The Yoga 3 is an impressive feat of engineering. Due to the watchband hinge design, there is no room for ports at the rear of the device. Instead they are located along the middle left and right-hand edges.

On the left-hand side is a power port, which doubles as a USB port. Next to that is a USB 3.0 port and a full-size SD card connector.

While the new hinge is a big part of that reduction in size and weight, the CPU technology also plays a big part.

Yoga 3 Pro runs on Intel’s Core M-5Y70 CPU, which is clocked at 1.1 GHz, upgradeable to 2.6 GHz. It’s a 5th generation, 14-nanometer CPU specifically designed for tablets and hybrids. Other specs include 8GB of RAM and a 256GN SSD from Samsung.

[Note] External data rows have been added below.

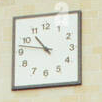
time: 10:47
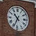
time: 10:34
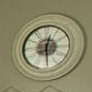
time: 12:28
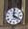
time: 4:01
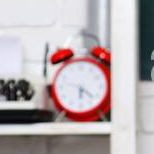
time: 6:21
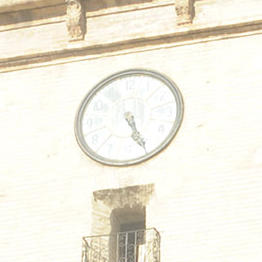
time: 5:26
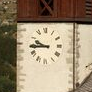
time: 9:44
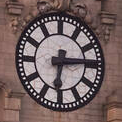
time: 6:14
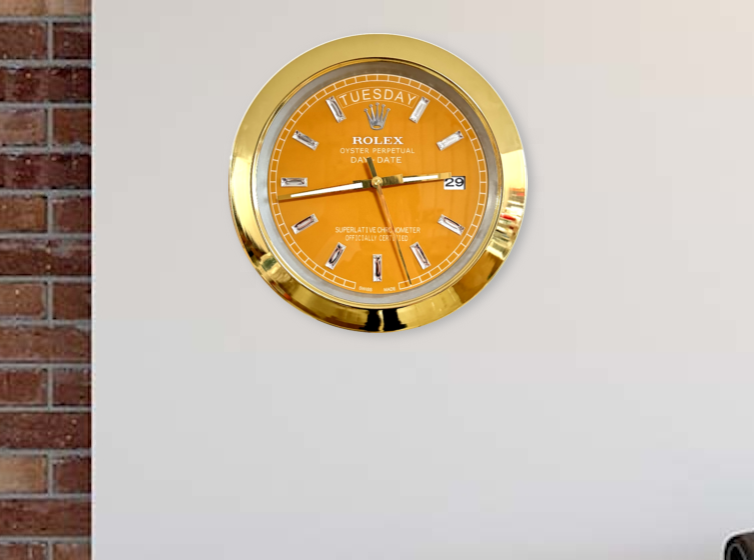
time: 2:43
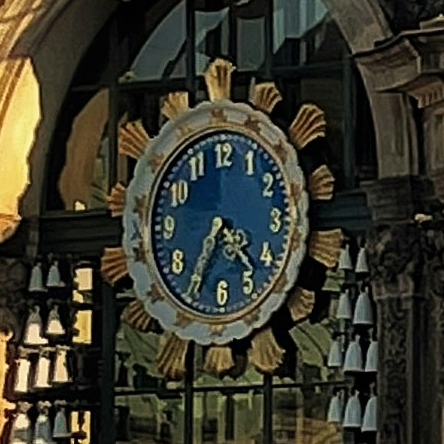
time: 4:35
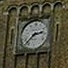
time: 2:38
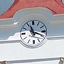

Performance in Windows 8.1 is smooth, with Yoga 3 Pro able to handle anything you can find in the Windows store.

The keyboard on the Yoga 3 Pro has low profile, good sized, well-spaced chiclet style keys making it a pleasure to type on. When you are in tablet mode, there’s the Windows 8 on-screen keyboard which gives excellent performance due to Yoga 3’s huge screen.

On the front of the device is a 720pixel webcam, which produces a video image clear enough for Skype calls and is comparable to a mid-range smartphone camera.

In terms of bundled Lenovo software, the company has given its adaptive “Harmony” software. Using the software and say, reading an e-book will see the brightness and colour temperature adapt to the environment lighting.

It can also apply a sepia-like on-screen filter to writing apps such as Evernote, designed to simulate a book’s page, meaning it is easier on the eye over a period of time.

It has been estimated that the Yoga series has helped Lenovo take more than 40% of the American retail market of computers priced at least $900 that run Windows 8.

That’s an impressive achievement from the world’s leading producer of laptops as it seeks to extend its reach and gain recognition in other markets and market segments.